On a timeout, we want to keep retrying the write until we succeed. To achieve this we make use of the Exponential Backoff algorithm:

Exponential backoff is an algorithm that uses feedback to multiplicatively decrease the rate of some process, in order to gradually find an acceptable rate.

Essentially, we slow down the attempts to write to Cassandra as soon as we hit a timeout. Luckily, someone in the Go community has already done the hard work for us by implementing the algorithm in an easy to use package.

The code

We modify our Consumer loop to limit the amount of concurrency:

lim := make(chan bool, < limit >)

// Consume!
for {
    select {
    case msg := <-consumer.Messages():
        consumer.MarkOffset(msg, "")

        // Don't start new goroutines if the channel is "full".
        lim <- true

        // We now need to pass the lim channel to our goroutines, as well.
        go Process(msg, cassSession, lim)
    case err := <-consumer.Errors():
    log.Println("Failed to consume message: ", err)
    }
}

I recommend a dynamic value for < limit >, implementation is entirely up to you, ex: Check for overall cluster performance on small intervals and dynamically update this value; Monitor your topic lag and increase/decrease this value.
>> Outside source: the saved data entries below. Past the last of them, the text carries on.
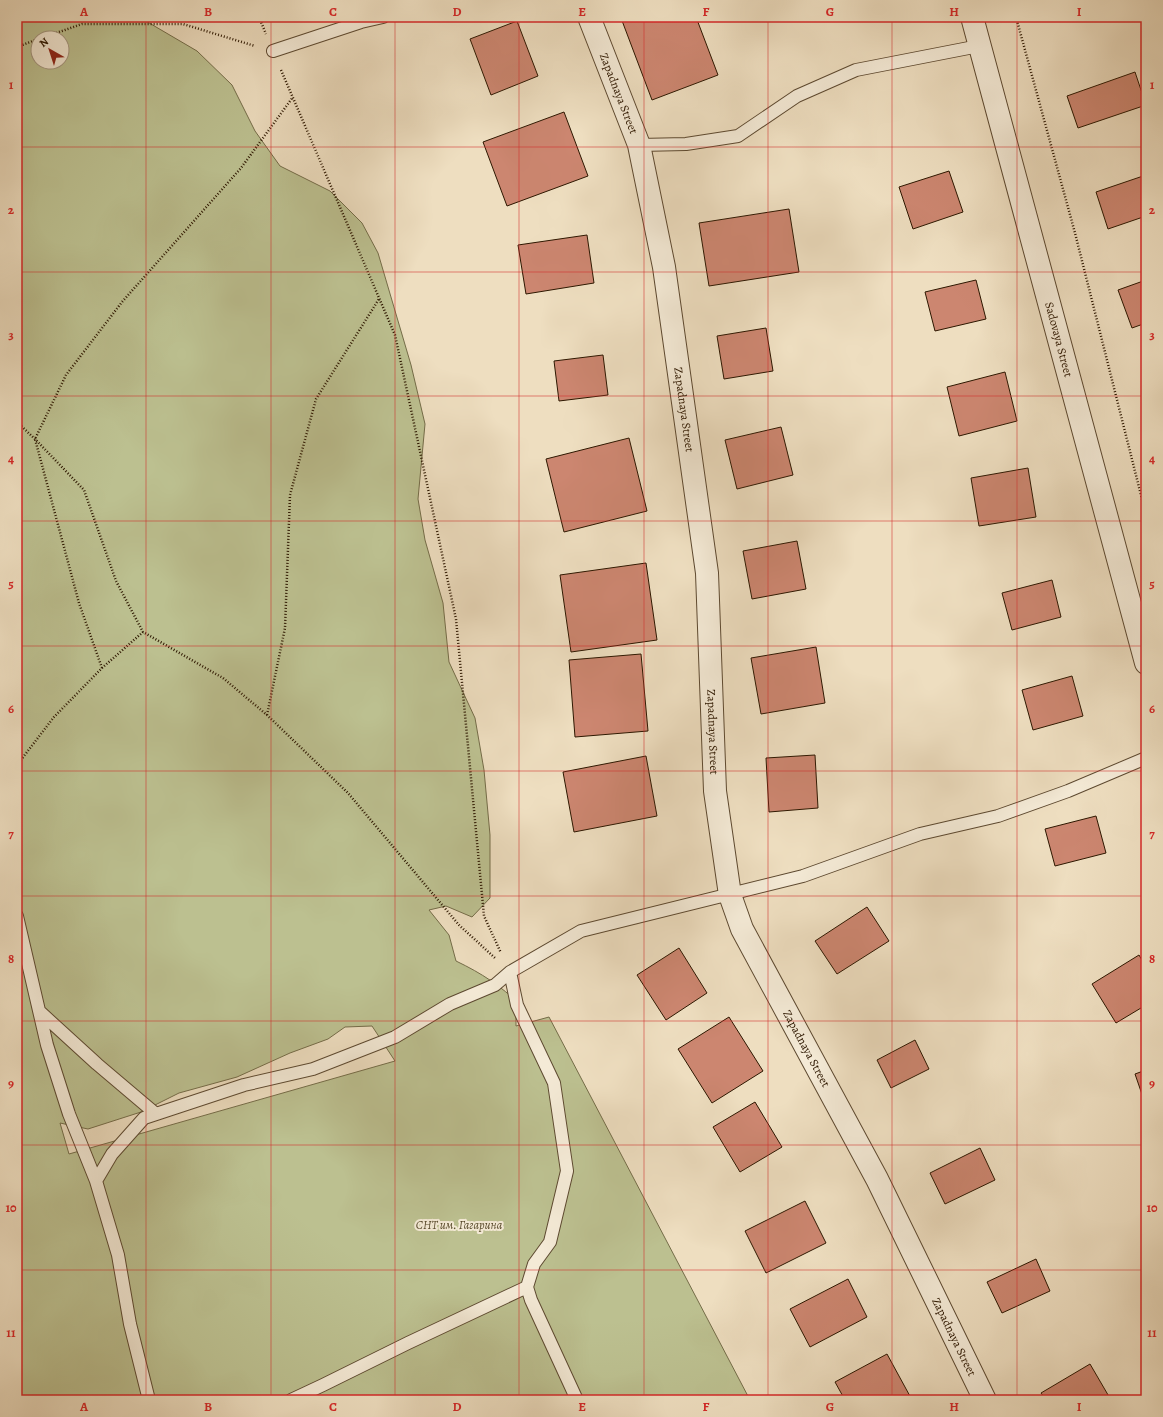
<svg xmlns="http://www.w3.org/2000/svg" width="1163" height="1417" font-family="Alegreya,serif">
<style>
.green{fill:#bcc090;stroke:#746c48;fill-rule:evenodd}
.building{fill:#cc8670;stroke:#2d1700}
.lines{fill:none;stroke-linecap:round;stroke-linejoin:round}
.service-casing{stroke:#5d4930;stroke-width:14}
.minor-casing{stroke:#5d4930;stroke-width:24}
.tertiary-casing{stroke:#5d4930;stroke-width:24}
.path{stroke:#2d1700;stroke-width:2.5;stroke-dasharray:1 2;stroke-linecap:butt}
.service{stroke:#f4ead6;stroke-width:12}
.minor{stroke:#f4ead6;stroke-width:22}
.tertiary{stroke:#f4ead6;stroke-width:22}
.grid{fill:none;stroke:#d62828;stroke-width:1;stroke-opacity:0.55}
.labels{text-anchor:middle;stroke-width:4;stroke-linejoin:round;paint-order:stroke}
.street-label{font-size:12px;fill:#2d1700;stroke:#f4ead6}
.park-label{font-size:12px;font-style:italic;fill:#584a2b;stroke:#f4ead6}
.neatline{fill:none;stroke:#d62828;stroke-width:1.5}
.grid-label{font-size:13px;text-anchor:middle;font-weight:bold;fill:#d62828}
</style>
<rect width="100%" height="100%" fill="#eedec0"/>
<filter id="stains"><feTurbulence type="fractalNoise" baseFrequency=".005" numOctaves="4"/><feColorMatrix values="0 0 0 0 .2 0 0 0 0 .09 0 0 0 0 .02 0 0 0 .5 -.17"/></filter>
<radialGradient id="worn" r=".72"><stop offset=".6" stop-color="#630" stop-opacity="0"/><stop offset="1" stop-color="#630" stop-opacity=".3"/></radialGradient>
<!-- green -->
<path class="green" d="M17 17H139L197 51 232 85 255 131 280 166 330 191 362 223 378 253 411 365 425 424 418 499 425 540 443 603 449 662 475 718 484 770 490 835V898L472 917 446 906 429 910 449 935 456 961C483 974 499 985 521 1005L516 1016V1026L549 1017 750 1400H17ZM38 38H62V62H38ZM372 1026 395 1061 69 1154 60 1123 88 1129 141 1112 179 1093 237 1077 290 1053 328 1039 345 1027Z"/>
<!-- building -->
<path class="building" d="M624 17H696L718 75 652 100 621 18Z
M517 21 538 76 491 95 470 39Z
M1135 72 1146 105 1078 128 1067 96Z
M564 112 588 176 507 206 483 142Z
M949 171 963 212 913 229 899 187Z
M1146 175V216L1108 229 1096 192Z
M789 209 799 272 709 286 699 223Z
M587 235 594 283 526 294 518 245Z
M976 280 986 319 935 331 925 292Z
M1146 280V323L1132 328 1118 290Z
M766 328 773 371 724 379 717 336Z
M603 355 608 395 559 401 554 361Z
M1005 372 1017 421 959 436 947 387Z
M781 427 793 475 737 489 725 440Z
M629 438 647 511 564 532 546 459Z
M1028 468 1036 517 979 526 971 478Z
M797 541 806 589 752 599 743 551Z
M646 563 657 640 571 652 560 575Z
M1052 580 1061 617 1012 630 1002 593Z
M816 647 825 703 761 714 751 658Z
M641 654 648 731 575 737 569 660Z
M1072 676 1083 716 1033 730 1022 690Z
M815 755 818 808 769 812 766 758Z
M646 756 657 816 574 832 563 772Z
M1096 816 1106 853 1055 866 1045 829Z
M867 907 889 941 837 974 815 941Z
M679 948 707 993 666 1020 637 975Z
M1139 955 1146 967V1005L1116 1023 1092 984Z
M729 1017 763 1071 712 1103 678 1049Z
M915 1040 929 1069 891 1088 877 1060Z
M1146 1070V1106L1135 1074Z
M755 1102 782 1147 740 1172 713 1127Z
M980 1148 995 1180 945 1204 930 1173Z
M805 1201 826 1243 766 1273 745 1231Z
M1036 1259 1050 1291 1002 1313 987 1282Z
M848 1279 867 1317 810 1347 790 1309Z
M887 1354 911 1398 907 1400H845L835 1382Z
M1090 1364 1111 1400H1046L1041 1393Z"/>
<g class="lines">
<defs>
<path id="service" d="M273 51 361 22 383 17
M639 145 686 144 738 136 797 96 856 70 979 46
M17 916 47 1045 69 1114 96 1181
M510 972 517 1005 554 1083 567 1171 550 1242 534 1264 527 1287 531 1300 577 1400
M39 1011 97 1064 156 1114
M149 1400 130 1324 118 1255 96 1181 112 1154 144 1118 244 1085 313 1069 395 1037 450 1004 495 985 510 972 581 931 803 876 920 834 998 816 1068 791 1146 758
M291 1400 323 1385 408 1343 527 1287"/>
<g id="minor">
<path id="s1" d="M589 17 639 145 664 267 707 573 715 791 730 895 742 929 877 1179 985 1400"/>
</g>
<g id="tertiary">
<path id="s2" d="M972 17 1146 663"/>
</g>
</defs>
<!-- service casing -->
<use href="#service" class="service-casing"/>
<!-- minor casing -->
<use href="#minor" class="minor-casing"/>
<!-- tertiary casing -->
<use href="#tertiary" class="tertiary-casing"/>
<!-- path -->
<path class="path" d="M259 17 266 34
M1016 17 1075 233 1146 515
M42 38 82 24H183L255 46
M17 47 38 39
M281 70 395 335 456 619 484 916 501 953
M17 422 35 439 84 490 116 581 143 632 223 678 267 715 348 793 459 925 495 958
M102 668 79 603 35 439 66 375 122 302 241 168 293 97
M267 715 285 628 290 495 316 399 379 299
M17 765 54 717 102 668 143 632"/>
<!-- service -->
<use href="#service" class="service"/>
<!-- minor -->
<use href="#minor" class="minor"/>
<!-- tertiary -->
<use href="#tertiary" class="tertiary"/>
</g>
<!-- grid -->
<path class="grid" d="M146 17V1400M271 17V1400M395 17V1400M519 17V1400M644 17V1400M768 17V1400M892 17V1400M1017 17V1400M17 147H1146M17 272H1146M17 396H1146M17 521H1146M17 646H1146M17 771H1146M17 896H1146M17 1021H1146M17 1145H1146M17 1270H1146"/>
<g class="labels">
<!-- street labels -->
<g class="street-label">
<text dy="4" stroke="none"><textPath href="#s1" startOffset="82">Zapadnaya Street</textPath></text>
<text dy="4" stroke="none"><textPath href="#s2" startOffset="334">Sadovaya Street</textPath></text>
<text dy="4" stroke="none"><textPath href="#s1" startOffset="406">Zapadnaya Street</textPath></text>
<text dy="4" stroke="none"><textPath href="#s1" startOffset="730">Zapadnaya Street</textPath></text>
<text dy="4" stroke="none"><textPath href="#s1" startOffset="1066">Zapadnaya Street</textPath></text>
<text dy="4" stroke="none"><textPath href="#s1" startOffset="1390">Zapadnaya Street</textPath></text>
</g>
<!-- park labels -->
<g class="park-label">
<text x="459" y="1229">СНТ им. Гагарина</text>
</g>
</g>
<!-- margin -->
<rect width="1163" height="1417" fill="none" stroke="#eedec0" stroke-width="44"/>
<!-- north arrow -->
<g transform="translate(50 50) rotate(321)"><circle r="19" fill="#f4ead6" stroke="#a49680"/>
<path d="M0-3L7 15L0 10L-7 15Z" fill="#8f2418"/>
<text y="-6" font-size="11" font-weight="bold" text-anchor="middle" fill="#2d1700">N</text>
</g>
<rect x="22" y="22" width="1119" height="1373" class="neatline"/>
<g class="grid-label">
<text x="84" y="16">A</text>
<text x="208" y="16">B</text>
<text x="333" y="16">C</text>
<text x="457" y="16">D</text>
<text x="582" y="16">E</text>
<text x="706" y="16">F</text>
<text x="830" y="16">G</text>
<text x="954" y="16">H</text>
<text x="1079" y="16">I</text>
<text x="11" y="89">1</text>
<text x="1152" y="89">1</text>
<text x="11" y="214">2</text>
<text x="1152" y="214">2</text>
<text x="11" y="339">3</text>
<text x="1152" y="339">3</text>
<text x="11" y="463">4</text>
<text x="1152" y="463">4</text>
<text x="11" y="588">5</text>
<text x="1152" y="588">5</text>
<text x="11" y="713">6</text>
<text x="1152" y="713">6</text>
<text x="11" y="838">7</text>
<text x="1152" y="838">7</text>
<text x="11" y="963">8</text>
<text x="1152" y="963">8</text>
<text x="11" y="1088">9</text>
<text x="1152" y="1088">9</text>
<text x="11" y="1212">10</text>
<text x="1152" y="1212">10</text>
<text x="11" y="1337">11</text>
<text x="1152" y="1337">11</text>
<text x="84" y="1411">A</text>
<text x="208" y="1411">B</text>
<text x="333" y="1411">C</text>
<text x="457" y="1411">D</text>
<text x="582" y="1411">E</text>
<text x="706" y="1411">F</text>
<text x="830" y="1411">G</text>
<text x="954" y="1411">H</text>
<text x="1079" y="1411">I</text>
</g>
<rect width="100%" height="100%" filter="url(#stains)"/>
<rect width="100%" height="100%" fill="url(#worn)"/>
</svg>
Now we modify the Process function:

func Process(msg *sarama.ConsumerMessage, session *gocql.Session, lim chan bool) error {
    defer func() {
        // Free the channel.
        <-lim
    }()

    // msg validation goes here...

    // Configure the Exponential Backoff Package.
    b := backoff.NewExponentialBackOff()
    b.InitialInterval = 1 * time.Millisecond

    op := func() error {
        // Output the elapsed time between query attempts.
        fmt.Println(b.GetElapsedTime())

        // Attempt Insert.
        err := s.Query(q, v...).Exec()

        return err

    }

    // Retry until err = nil.
    _ = backoff.Retry(op, b)

    // Any other checks could go in here...

    return nil
}

First we added a defer function, to ensure the channel is freed on return. Secondly, we attempt to write to Cassandra (you probably want to add some logic to specifically check for timeout errors, as well as log/report on errors). If the Query.Exec function returns an error, the execution will hold and retry at a later point in time.

As an example, if a query kept timing out under the above setup, this would be a possible output:

111ns
1.551808ms
3.930745ms
7.356792ms
11.490968ms
17.408666ms
27.088205ms
33.72182ms
45.188354ms
62.221412ms
93.112465ms
155.354895ms
271.031533ms
365.777994ms
542.306919ms
782.937858ms
1.208119765s

Since we are progressively slowing down the attempts to write to Cassandra, and while doing so, not freeing up the channel - We accomplish rate-limiting.